How can we get the average of unique values of a column?

Question

In SQL, how can we get the average of only the unique values of a column?

Answer

To run the AVG() function on a column such that it only averages the unique values in the column, we could use the DISTINCT clause right before the column name.

Example

/* Returns 2.02365 */
SELECT AVG(price)
FROM fake_apps;

/* Returns 4.15833.. */
SELECT AVG(DISTINCT price)
FROM fake_apps;
19 Likes

Then, how does the data know what is the distinct value in Price Column? How do they differentiate unique value in that column and label it as a distinct value and then carry forward with the average caculation?

6 Likes

Hello yiwen. I’m not an expert but I hope I can help you.
when you run the following code:

SELECT price
FROM fake_apps;

the return is all the values in the column price. If you apply the AVG on it, you’ll have the total average. Nothing new here.

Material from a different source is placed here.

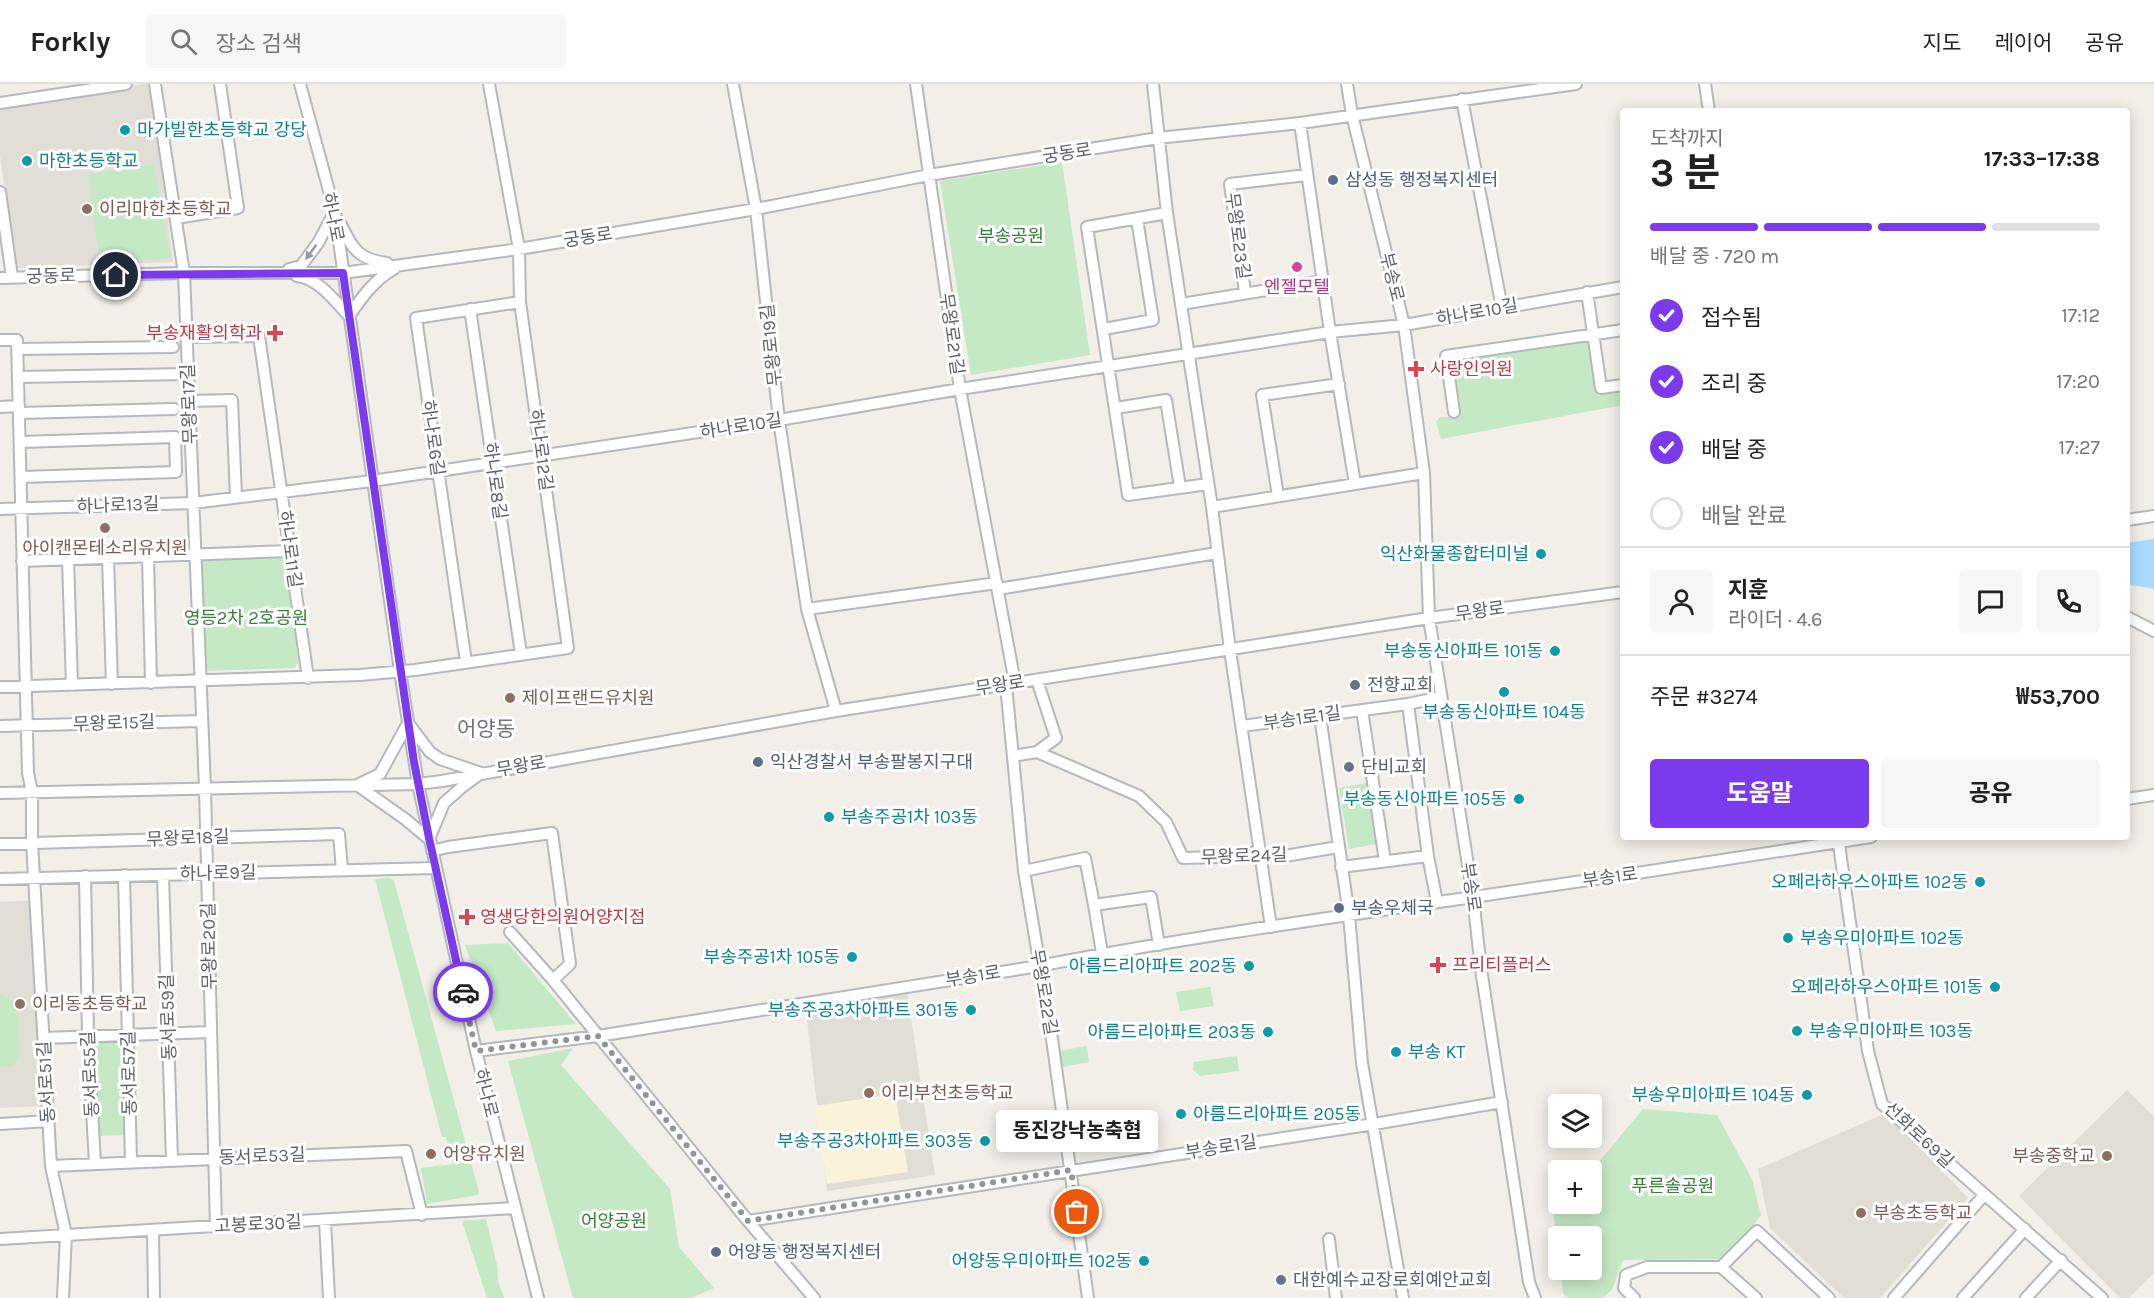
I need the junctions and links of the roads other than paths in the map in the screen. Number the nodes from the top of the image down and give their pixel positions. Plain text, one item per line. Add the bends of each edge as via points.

If you run the following code:

SELECT DISTINCT price
FROM fake_apps;

The return is all the distinct values on the column. Also, nothing new.

and so, the following:

SELECT AVG(DISTINCT price)
FROM fake_apps;

First the distinct will return the distinct ones and then the AVG is calculated based on that return. So the average is not calculated over the rows in price, but over the rows of the new table returned by the distinct.

Hope it helps

60 Likes

Hello, can I calculate the average in price column of distinct values in another column, like name ? Thanks in advance.

4 Likes

This will give you your solution for average in price column of distinct values in Category column:

SELECT Category, AVG(price)
FROM fake_apps
GROUP BY category;

9 Likes

This can be achieved using WHERE statement right?

1 Like

can you please explain what
SELECT DISTINCT AVG(price) would return?
what is the difference between SELECT AVG(DICTINCT price) and the above one?

I believe this would return the same result as SELECT AVG(price). AVG(price) as an aggregate function returns a single quantity/value, therefore there is only one value to apply to DISTINCT so it is unique.

3 Likes

Have you tried testing it in the code editor?

@tera0271013690 is right:

SELECT DISTINCT AVG(price)
FROM fake_apps;

/* and also: */

SELECT AVG(price)
FROM fake_apps;

both yield the same result of 2.02365 since there is only one value issued anyway.

However:

SELECT AVG(DISTINCT price)
FROM fake_apps;

Yields a result of 4.15833333333333, since it takes into account only the distinct values before averaging them.

6 Likes

It’s interesting that if the row value is NULL, that row is excluded from the AVG.
So in a rating column, if an app is not rated yet, it would not be treated as a 0. But in a price situation you would need to be sure to enter a price of 0 vs leaving free apps as NULL if you intended to do analytics of this nature.

7 Likes

Very true. Great insight there. Thanks for sharing.

I’ve been trying to display a list of each unique category, with the average price for apps in that category alone (this is different from average price of all apps in the table). Can you help?

SELECT category ,avg( price)
from fake_apps
group by category;

HOPE THIS HELPS :slight_smile:

2 Likes

i think that the purpose of the question is to calculate the average value of a criteria, so i can, example calculate the avg download of apps in catgory book:

select avg(downloads)

from fake_apps

where category=‘Books’;

@tranxuanmanh I think the purpose of the question is actually to identify unique values to average rather than just grouping by a category because in your example if the category books contains multiple books that gets no downloads (downloads = 0) then the multiple values would bring down the average you are calculating because the zeroes are counted multiple times. The grouping is based on the column you are averaging (in this case downloads) and not on anything else.

Admittedly, I think the use for this is quite limited. I think an example of the type of question this is trying to answer is like ‘what is the average number of downloads in the app store if each value of download is counted only once’ rather than just an average of total downloads.

@rinshad I suppose you could use a WHERE statement that somehow specify you only want one distinct value and ignoring any duplicates, but why would you do that when you achieve the same with just a single keyword in your code?